DAS Talk: Country’s growth must reflect in arts, not just GDP

Staff Correspondent
Thursday, February 8th, 2018


Art patrons and collectors all stressed greater promotion of the arts during a discussion session at the ongoing Dhaka Art Summit 2018 on February 5. The talk, titled “Speaking to the Importance of Patronage of Art and Culture in Bangladesh”, brought leading patrons of art from the government and private sectors together to discuss their experiences of art patronage and the journey so far.


Moderated by Professor Nazrul Islam, Chairman of Centre for Urban Studies, the discussion included panelists Abul Khair Litu, chairman of Bengal Foundation, Faizul Latif Chowdhury, Director General of Bangladesh National Museum, and Enayetullah Khan, chairman of Cosmos Foundation and Editor-in-Chief of United News of Bangladesh (UNB) and Dhaka Courier.


Enayetullah Khan reminisced how he had grown up in the vicinity of Abul Khair’s residence at the Dhaka University area, which, along with their proximity to scholarly people, had led him to influence their fascination for art and culture. “In all the countries I have travelled to, I had always observed a linkage between creativity and human freedom,” he observed, “now in Bangladesh we are witnessing an explosion of art and culture.”


He also said that the benchmark for a country’s growth should not only be counted by its Gross Domestic Product (GDP), but also by how fast its art and culture scene is growing. He talked about his role as a patron of arts through Gallery Cosmos, Cosmos-Atelier71 Printmaking Studio, Cosmos Books and Cosmos Foundation.

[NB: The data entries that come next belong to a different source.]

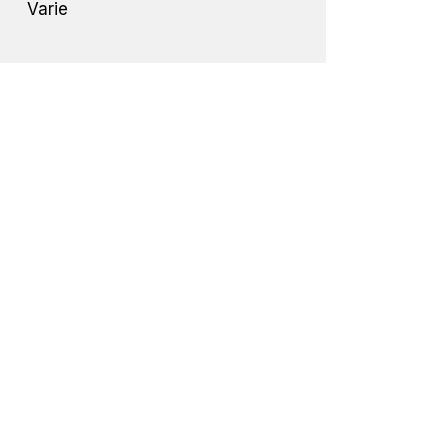
Varie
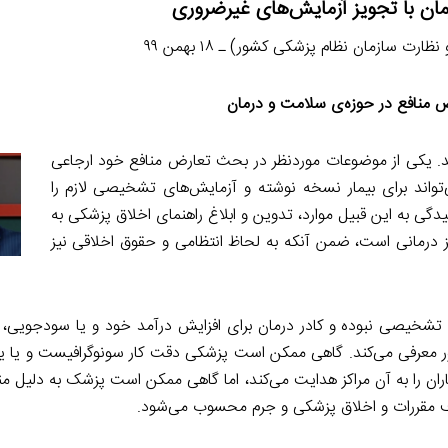
مان با تجویز آزمایش‌های غیرضروری
ارت سازمان نظام پزشکی کشور) ـ ۱۸ بهمن ۹۹
 منافع در حوزه‌ی سلامت و درمان
ند. یکی از موضوعات موردنظر در بحث تعارض منافع خود ارجاعی
تواند برای بیمار نسخه نوشته و آزمایش‌های تشخیصی لازم را
دگی به این قبیل موارد، تدوین و ابلاغ راهنمای اخلاق پزشکی به
ز درمانی است، ضمن آنکه به لحاظ انتظامی و حقوق اخلاقی نیز
تشخیصی نبوده و کادر درمان برای افزایش درآمد خود و یا سودجویی،
کشور معرفی می‌کند. گاهی ممکن است پزشکی دقت کار سونوگرافیست و یا ی
اران را به آن مراکز هدایت می‌کند، اما گاهی ممکن است پزشک به دلیل 
خلاف مقررات و اخلاق پزشکی و جرم محسوب می‌شود.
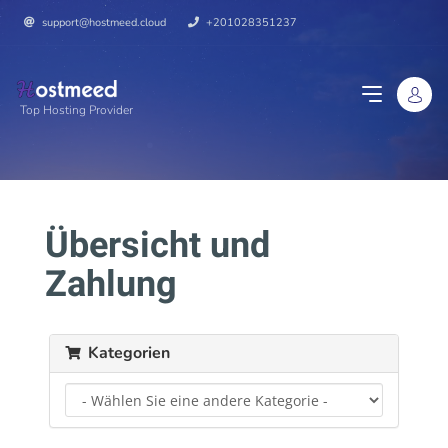
support@hostmeed.cloud
+201028351237
Top Hosting Provider
Übersicht und
Zahlung
Kategorien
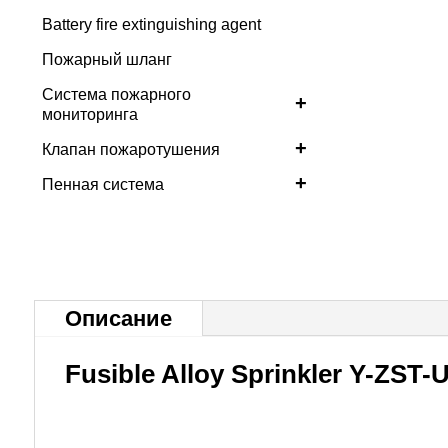
Battery fire extinguishing agent
Пожарный шланг
Система пожарного
+
мониторинга
+
Клапан пожаротушения
+
Пенная система
Описание
Fusible Alloy Sprinkler Y-ZST-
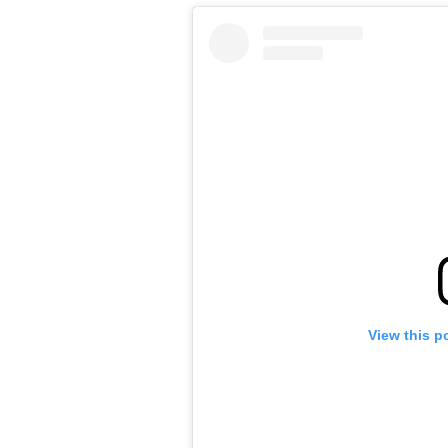
View this p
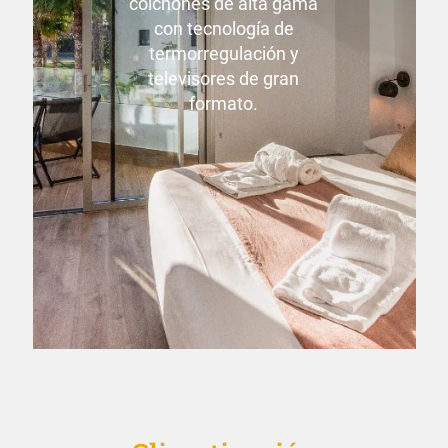
colchones de alta gama
con tecnología de
termorregulación y
televisores de gran
formato.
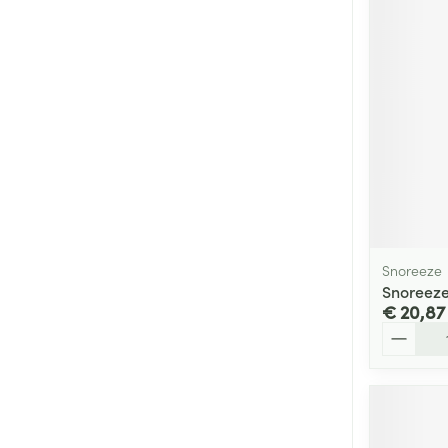
Snoreeze
Snoreeze
€ 20,87
Aantal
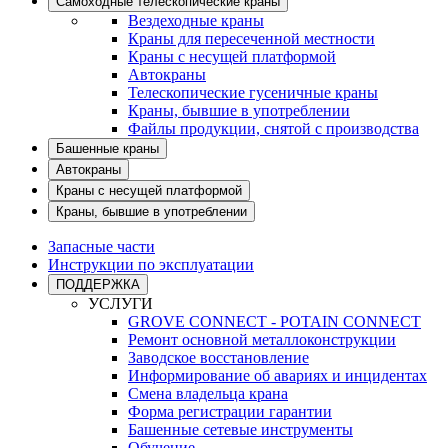
Самоходные телескопические краны
Вездеходные краны
Краны для пересеченной местности
Краны с несущей платформой
Автокраны
Телескопические гусеничные краны
Краны, бывшие в употреблении
Файлы продукции, снятой с производства
Башенные краны
Автокраны
Краны с несущей платформой
Краны, бывшие в употреблении
Запасные части
Инструкции по эксплуатации
ПОДДЕРЖКА
УСЛУГИ
GROVE CONNECT - POTAIN CONNECT
Ремонт основной металлоконструкции
Заводское восстановление
Информирование об авариях и инцидентах
Смена владельца крана
Форма регистрации гарантии
Башенные сетевые инструменты
Обучение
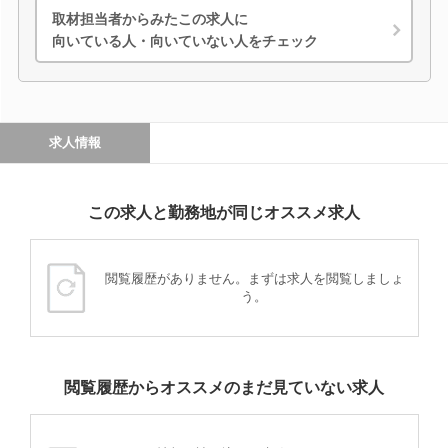
取材担当者からみたこの求人に
向いている人・向いていない人をチェック
求人情報
この求人と勤務地が同じオススメ求人
閲覧履歴がありません。まずは求人を閲覧しましょ
う。
閲覧履歴からオススメのまだ見ていない求人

The UNB Editor-in-Chief also revealed upcoming plans from Cosmos Foundation, which includes a first-ever collaboration with UNESCO to organise an art festival for the differently-abled (disabled), an art publication depicting the plight of the Rohingyas titled “Art against Genocide” and forming a National Committee with the Ministry of Cultural Affairs to establish an archiving institute. “Similar to how UNESCO has formally recognised the historic 7th March Speech of Bangabandhu Sheikh Mujibur Rahman as part of the world’s documentary heritage, we need an archive centre where our future generations can come and find out how Bangladesh was born, how it progressed, what challenges the country faced and such,” he added


Abul Khair Litu discussed about how his close affinity with his uncle, eminent academic and social scientist Professor Abdur Razzaque had shaped his gradual interest in arts. His uncle introduced him to some of Bangladesh’s most well-known artists, including Shilpacharya Zainul Abedin. Litu’s interaction with the artists whom he met through his uncle soon inspired him to start his own art collection. He bought his very first painting in 1970, when he was just 20 years old. He always believed that if one wanted to help society, they had to help the arts and artists.


As part of his endeavour to promote and showcase Bangladeshi art on a larger platform, Litu set up the Bengal Foundation in 1986, of which he is still the chairperson. Since its inception, he has strived to promote Bangladeshi fine arts, making way to build the country’s first modern gallery, the Bengal Gallery of Fine Arts in 2000. “I never collected artworks by foreign artists, as it was my intention all along to collect artworks only by Bangladeshi artworks, we had to set an example for others,” he remarked.


Faizul Latif Chowdhury shed light on how the government, despite its best intentions, cannot patronise artists due to lack of budget allocations. But he also said that private benefactors such as Enayetullah Khan and Abul Khair Litu have shown the way for future art collectors to patronise local artists. In response to a question asked from the audience, he informed that the government is thinking about setting up a national gallery of fine arts, where everyone can visit and see the best artworks of all genres made by Bangladeshi master artists.


“The potential of growth in art and culture is there, now it is more evident through the rise of the private sector and their CSR initiatives,” he surmised.


Dhaka Art Summit is slated to continue till February 10 and is open for all at the Bangladesh Shilpakala Academy.